Larsen was in Ottawa lobbying federal ministers to support the costing review proposal.
On April 29, a dozen organizations issued a joint press release calling on the government to initiate a costing review as a first step in grain transportation reform.
But in interviews last week, some of those groups differed on how to proceed with the costing analysis, which would be designed to figure out how much the railways are pocketing from efficiency improvements made since the last such review in 1992.
Officials with Sask Pool and Agricore Co-operative said a costing review should happen at the same time as the broader review, while representatives from the Canadian Wheat Board and National Farmers Union want it to take place first.
“We just want to emphasize that it should be part of the larger process and review that we want the industry and the stakeholders to get at as soon as possible,” Agricore president Charlie Swanson said in an interview.
Part of total package
Sask Pool executive vice-president Bruce Johnson, who also met with Collenette last week, said the government would probably resist a full-fledged costing analysis, but the issues of costs and productivity sharing could be included in an overall review.
“There may be shortcuts available,” he said. “What we want to get at is the way to establish the productivity gains as quickly as possible and find an agreeable basis for sharing them.”
CWB director Ian McCreary, chair of the wheat board’s transportation committee, said the wheat board would prefer that the costing review be done first.
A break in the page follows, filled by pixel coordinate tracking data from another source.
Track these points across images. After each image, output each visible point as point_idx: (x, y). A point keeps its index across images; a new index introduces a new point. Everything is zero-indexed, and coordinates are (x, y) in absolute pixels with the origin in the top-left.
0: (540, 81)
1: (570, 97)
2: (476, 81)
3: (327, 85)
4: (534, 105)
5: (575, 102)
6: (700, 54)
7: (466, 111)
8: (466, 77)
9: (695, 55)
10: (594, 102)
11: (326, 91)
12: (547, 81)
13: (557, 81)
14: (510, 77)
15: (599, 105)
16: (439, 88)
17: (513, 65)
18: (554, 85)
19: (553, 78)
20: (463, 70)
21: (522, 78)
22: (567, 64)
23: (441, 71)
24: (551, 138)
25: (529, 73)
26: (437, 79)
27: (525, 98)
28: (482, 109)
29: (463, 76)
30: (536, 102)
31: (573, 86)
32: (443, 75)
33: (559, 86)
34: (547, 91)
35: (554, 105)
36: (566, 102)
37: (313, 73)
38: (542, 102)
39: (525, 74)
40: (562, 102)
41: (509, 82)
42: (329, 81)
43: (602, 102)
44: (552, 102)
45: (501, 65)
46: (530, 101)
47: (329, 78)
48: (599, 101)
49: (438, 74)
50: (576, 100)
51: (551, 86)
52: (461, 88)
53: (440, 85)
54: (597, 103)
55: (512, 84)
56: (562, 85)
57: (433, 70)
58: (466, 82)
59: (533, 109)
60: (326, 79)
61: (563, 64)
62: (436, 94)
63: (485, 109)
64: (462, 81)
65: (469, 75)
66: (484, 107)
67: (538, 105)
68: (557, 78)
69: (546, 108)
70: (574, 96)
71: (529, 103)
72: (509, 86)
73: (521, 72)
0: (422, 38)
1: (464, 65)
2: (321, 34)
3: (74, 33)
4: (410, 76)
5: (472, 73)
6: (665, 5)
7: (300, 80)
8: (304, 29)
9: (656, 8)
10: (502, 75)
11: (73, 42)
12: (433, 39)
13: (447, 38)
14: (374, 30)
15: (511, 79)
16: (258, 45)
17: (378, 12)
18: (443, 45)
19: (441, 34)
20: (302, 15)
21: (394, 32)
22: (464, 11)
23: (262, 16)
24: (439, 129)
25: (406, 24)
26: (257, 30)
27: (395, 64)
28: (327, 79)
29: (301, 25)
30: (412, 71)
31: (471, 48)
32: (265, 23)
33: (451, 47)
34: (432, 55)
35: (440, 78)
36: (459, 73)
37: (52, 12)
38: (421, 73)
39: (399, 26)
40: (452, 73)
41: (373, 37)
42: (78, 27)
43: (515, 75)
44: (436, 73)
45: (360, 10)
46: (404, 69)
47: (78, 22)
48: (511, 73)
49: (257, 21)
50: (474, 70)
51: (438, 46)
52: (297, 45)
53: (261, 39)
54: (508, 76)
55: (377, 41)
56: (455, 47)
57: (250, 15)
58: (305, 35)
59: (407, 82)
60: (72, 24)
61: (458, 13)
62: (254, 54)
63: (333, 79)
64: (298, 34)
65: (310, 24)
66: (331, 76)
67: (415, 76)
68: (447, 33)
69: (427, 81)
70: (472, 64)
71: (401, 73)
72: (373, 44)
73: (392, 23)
“I guess the other process can begin, but it can’t get too far along until we get the information from the costing review, because it very much has to inform that process,” he said, adding it’s “inconceivable” that anyone would want to make changes that would lock in productivity gains captured by the railways over the last seven years.
“But if the discussions aren’t informed by the amount of railway windfall in the current environment, my expectation is the grain industry won’t ever find a way to get those windfalls back.”
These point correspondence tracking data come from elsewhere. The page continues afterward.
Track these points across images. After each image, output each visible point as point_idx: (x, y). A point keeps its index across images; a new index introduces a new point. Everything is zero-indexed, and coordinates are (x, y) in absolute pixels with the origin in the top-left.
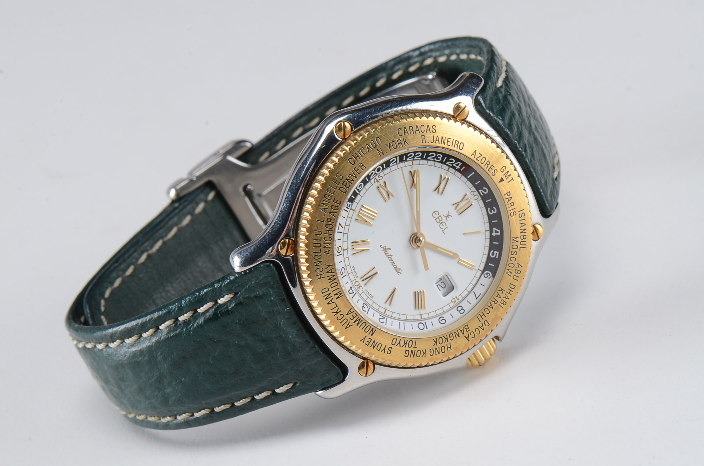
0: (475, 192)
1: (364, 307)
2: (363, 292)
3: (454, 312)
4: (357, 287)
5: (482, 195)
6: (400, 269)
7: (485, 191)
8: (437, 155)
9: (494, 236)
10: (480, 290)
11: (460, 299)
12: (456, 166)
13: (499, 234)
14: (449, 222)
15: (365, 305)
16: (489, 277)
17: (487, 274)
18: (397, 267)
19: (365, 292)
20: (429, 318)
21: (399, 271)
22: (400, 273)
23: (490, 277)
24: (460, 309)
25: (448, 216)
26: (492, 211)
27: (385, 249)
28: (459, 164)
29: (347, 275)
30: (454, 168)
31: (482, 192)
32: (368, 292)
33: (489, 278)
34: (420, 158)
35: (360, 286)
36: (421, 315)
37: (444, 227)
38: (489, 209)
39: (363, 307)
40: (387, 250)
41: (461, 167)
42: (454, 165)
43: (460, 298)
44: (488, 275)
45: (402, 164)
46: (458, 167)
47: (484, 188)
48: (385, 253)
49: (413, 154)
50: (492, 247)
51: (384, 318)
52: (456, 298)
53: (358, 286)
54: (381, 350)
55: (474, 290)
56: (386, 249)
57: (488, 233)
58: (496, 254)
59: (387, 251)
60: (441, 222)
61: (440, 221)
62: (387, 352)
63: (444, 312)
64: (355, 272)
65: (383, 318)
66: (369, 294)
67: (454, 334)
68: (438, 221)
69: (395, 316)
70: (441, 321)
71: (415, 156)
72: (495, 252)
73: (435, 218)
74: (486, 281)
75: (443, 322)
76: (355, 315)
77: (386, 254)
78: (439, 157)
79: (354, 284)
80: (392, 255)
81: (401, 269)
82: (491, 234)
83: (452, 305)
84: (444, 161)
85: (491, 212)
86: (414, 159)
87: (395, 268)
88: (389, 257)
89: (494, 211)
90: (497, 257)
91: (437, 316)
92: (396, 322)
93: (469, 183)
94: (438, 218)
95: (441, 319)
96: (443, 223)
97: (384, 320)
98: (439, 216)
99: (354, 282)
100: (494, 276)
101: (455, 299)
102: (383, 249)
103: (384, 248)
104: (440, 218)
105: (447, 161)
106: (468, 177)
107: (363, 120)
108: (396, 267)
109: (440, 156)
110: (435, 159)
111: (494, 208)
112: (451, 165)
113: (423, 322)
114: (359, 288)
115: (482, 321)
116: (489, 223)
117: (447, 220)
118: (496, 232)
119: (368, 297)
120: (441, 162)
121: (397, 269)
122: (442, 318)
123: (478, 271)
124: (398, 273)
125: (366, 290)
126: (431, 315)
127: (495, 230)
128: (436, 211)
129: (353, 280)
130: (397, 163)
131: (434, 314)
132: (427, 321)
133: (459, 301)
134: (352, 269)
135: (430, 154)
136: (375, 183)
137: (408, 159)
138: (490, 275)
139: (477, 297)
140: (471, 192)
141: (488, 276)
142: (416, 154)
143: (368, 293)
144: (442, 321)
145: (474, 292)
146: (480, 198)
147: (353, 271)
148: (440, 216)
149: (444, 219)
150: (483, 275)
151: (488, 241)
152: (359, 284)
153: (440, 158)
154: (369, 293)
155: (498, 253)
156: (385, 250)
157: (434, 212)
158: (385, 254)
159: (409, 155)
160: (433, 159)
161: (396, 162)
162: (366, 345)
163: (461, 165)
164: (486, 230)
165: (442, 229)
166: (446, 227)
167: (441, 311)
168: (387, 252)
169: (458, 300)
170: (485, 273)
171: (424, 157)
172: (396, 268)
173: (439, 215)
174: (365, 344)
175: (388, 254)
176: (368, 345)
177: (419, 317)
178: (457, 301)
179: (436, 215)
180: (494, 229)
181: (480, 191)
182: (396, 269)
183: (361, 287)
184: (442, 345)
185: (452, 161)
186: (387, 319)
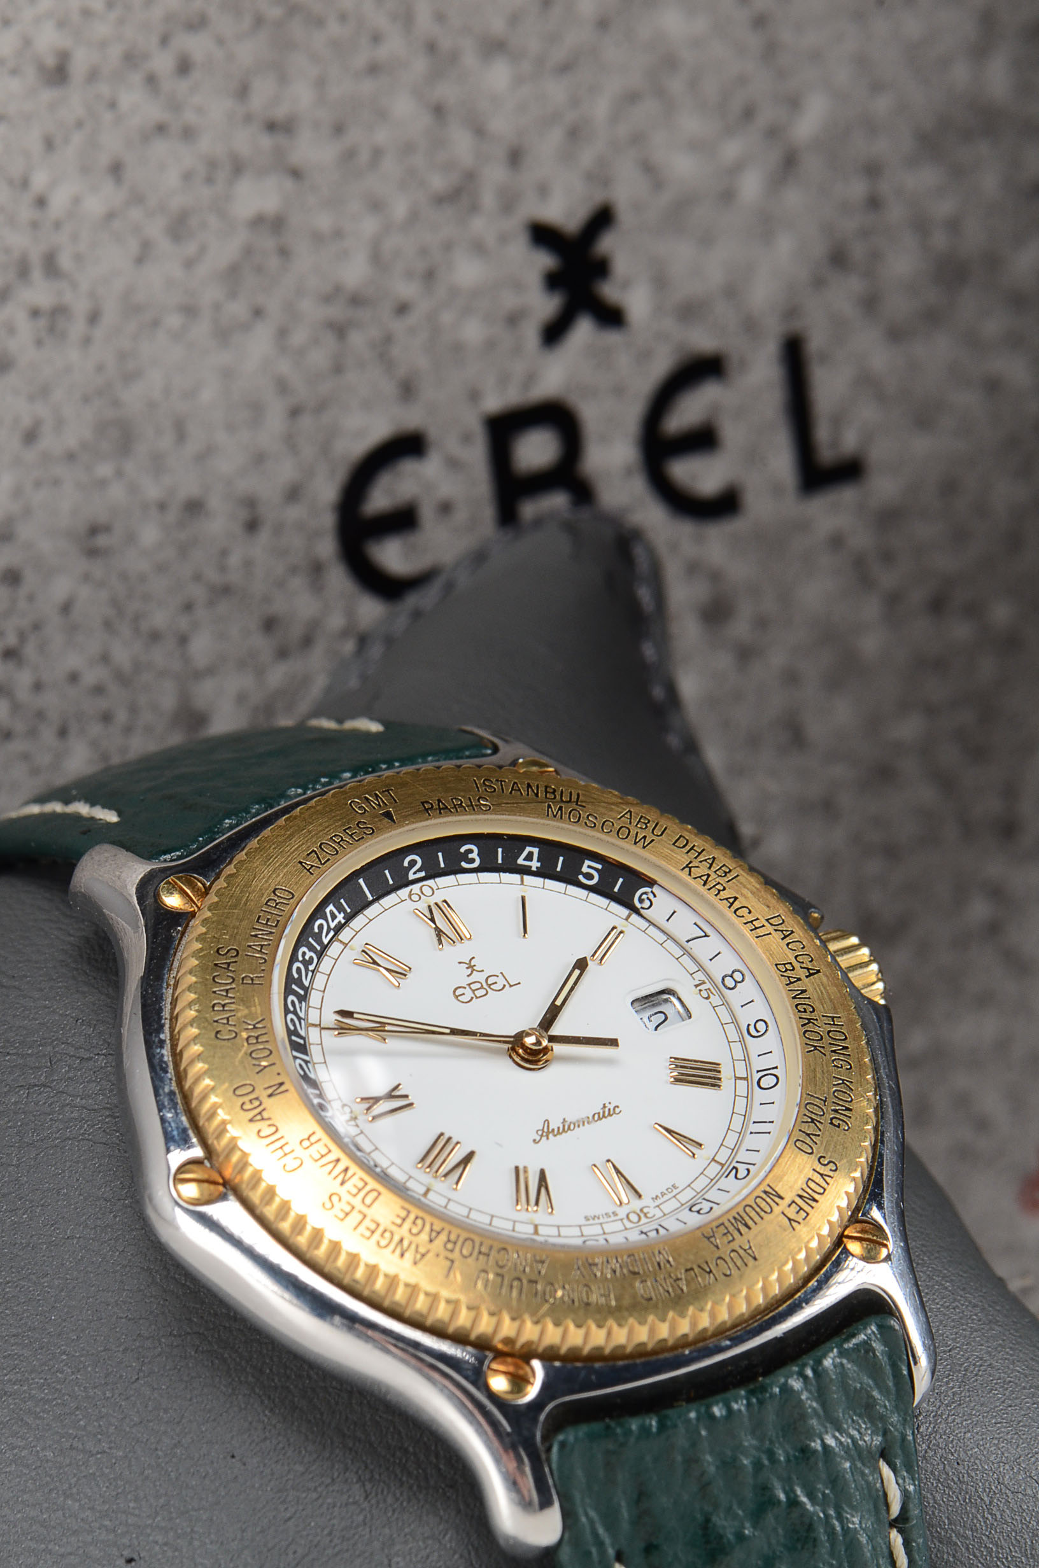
0: (411, 890)
1: (701, 1209)
2: (658, 1206)
3: (736, 997)
4: (644, 1220)
5: (423, 874)
6: (604, 1106)
7: (413, 863)
8: (301, 958)
9: (539, 865)
10: (684, 924)
11: (703, 978)
12: (336, 921)
13: (536, 851)
14: (487, 965)
15: (695, 1209)
16: (651, 896)
17: (641, 901)
18: (599, 1113)
19: (658, 1202)
20: (747, 1059)
21: (609, 1109)
22: (616, 1109)
23: (652, 892)
24: (730, 982)
25: (471, 967)
26: (470, 856)
27: (544, 1134)
28: (332, 913)
29: (605, 1236)
30: (339, 928)
31: (415, 873)
32: (660, 1195)
33: (655, 896)
34: (303, 1003)
35: (641, 1210)
36: (736, 1078)
37: (501, 982)
38: (464, 864)
39: (698, 1212)
40: (548, 1126)
41: (340, 909)
42: (332, 925)
43: (700, 976)
44: (644, 897)
45: (315, 1051)
46: (340, 917)
47: (406, 864)
48: (555, 1136)
49: (290, 1016)
50: (569, 877)
51: (734, 1167)
52: (699, 988)
53: (642, 1215)
54: (824, 1184)
55: (683, 940)
56: (546, 1130)
57: (528, 879)
58: (589, 867)
59: (550, 1130)
60: (485, 986)
61: (482, 987)
62: (831, 1170)
63: (733, 1022)
64: (601, 1217)
65: (734, 1171)
66: (665, 1194)
67: (797, 1001)
68: (482, 992)
69: (731, 1140)
70: (758, 1031)
71: (295, 1013)
72: (585, 869)
73: (472, 998)
74: (661, 904)
75: (761, 1026)
76: (722, 1230)
77: (559, 1133)
78: (307, 957)
79: (632, 1225)
80: (564, 1119)
81: (604, 1104)
82: (534, 871)
83: (716, 1000)
84: (319, 948)
85: (473, 861)
86: (304, 1020)
87: (600, 1119)
88: (566, 1127)
89: (471, 851)
90: (599, 866)
91: (742, 1041)
92: (750, 1141)
93: (387, 901)
94: (473, 991)
95: (754, 1031)
96: (489, 982)
97: (740, 1167)
98: (467, 987)
99: (628, 1225)
100: (651, 883)
101: (700, 990)
102: (544, 1139)
103: (542, 1136)
104: (474, 987)
105: (319, 940)
106: (370, 898)
107: (177, 1128)
108: (596, 1116)
109: (304, 954)
110: (311, 968)
111: (462, 850)
112: (332, 933)
113: (757, 1076)
114: (645, 1215)
115: (770, 929)
116: (501, 874)
117: (483, 971)
118: (529, 857)
119: (674, 1197)
120: (320, 955)
121: (604, 1112)
122: (752, 1029)
123: (629, 920)
124: (614, 1113)
125: (653, 1198)
126: (739, 1054)
127: (524, 860)
128: (454, 992)
129: (623, 1224)
130: (309, 1062)
131: (737, 1048)
132: (755, 1068)
133: (707, 981)
134: (591, 1222)
135: (296, 976)
136: (359, 1124)
137: (302, 1033)
138: (646, 893)
139: (704, 934)
140: (411, 899)
141: (648, 898)
142: (292, 1009)
143: (663, 1196)
144: (759, 1029)
145: (688, 941)
146: (430, 882)
147: (597, 1221)
148: (469, 985)
149: (476, 976)
150: (642, 911)
151: (551, 884)
152: (634, 1212)
153: (309, 954)
154: (663, 1194)
155: (587, 863)
156: (548, 1132)
157: (457, 997)
158: (558, 1136)
159: (292, 1028)
160: (310, 974)
161: (306, 1062)
162: (806, 1217)
163: (334, 905)
164: (519, 883)
165: (504, 986)
166: (500, 975)
167: (731, 1029)
168: (553, 1130)
169: (704, 983)
170: (638, 905)
171: (302, 992)
172: (601, 1116)
173: (465, 988)
174: (804, 1219)
175: (559, 1128)
176: (808, 1214)
177: (741, 1085)
178: (707, 986)
179: (464, 994)
180: (520, 861)
181: (411, 877)
182: (604, 1116)
183: (645, 1210)
184: (825, 1036)
185: (321, 927)
186: (737, 1162)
United Grain Growers president Ted Allen said a costing review could provide useful information, but must not delay implementation of the Estey report.
Not too much weight
He added the results shouldn’t be used to set a new rate, but simply to establish a “benchmark” for discussions about sharing productivity gains.
“It would be useful to put pressure on the railways because there is legitimate concern about the lack of competition in that business,” he said.
Larsen said he stressed to politicians from all sides of the House of Commons that farmers will only accept government transportation changes if they see a benefit for them.
“We have to have some facts and figures for producers or this will not fly,” said Larsen.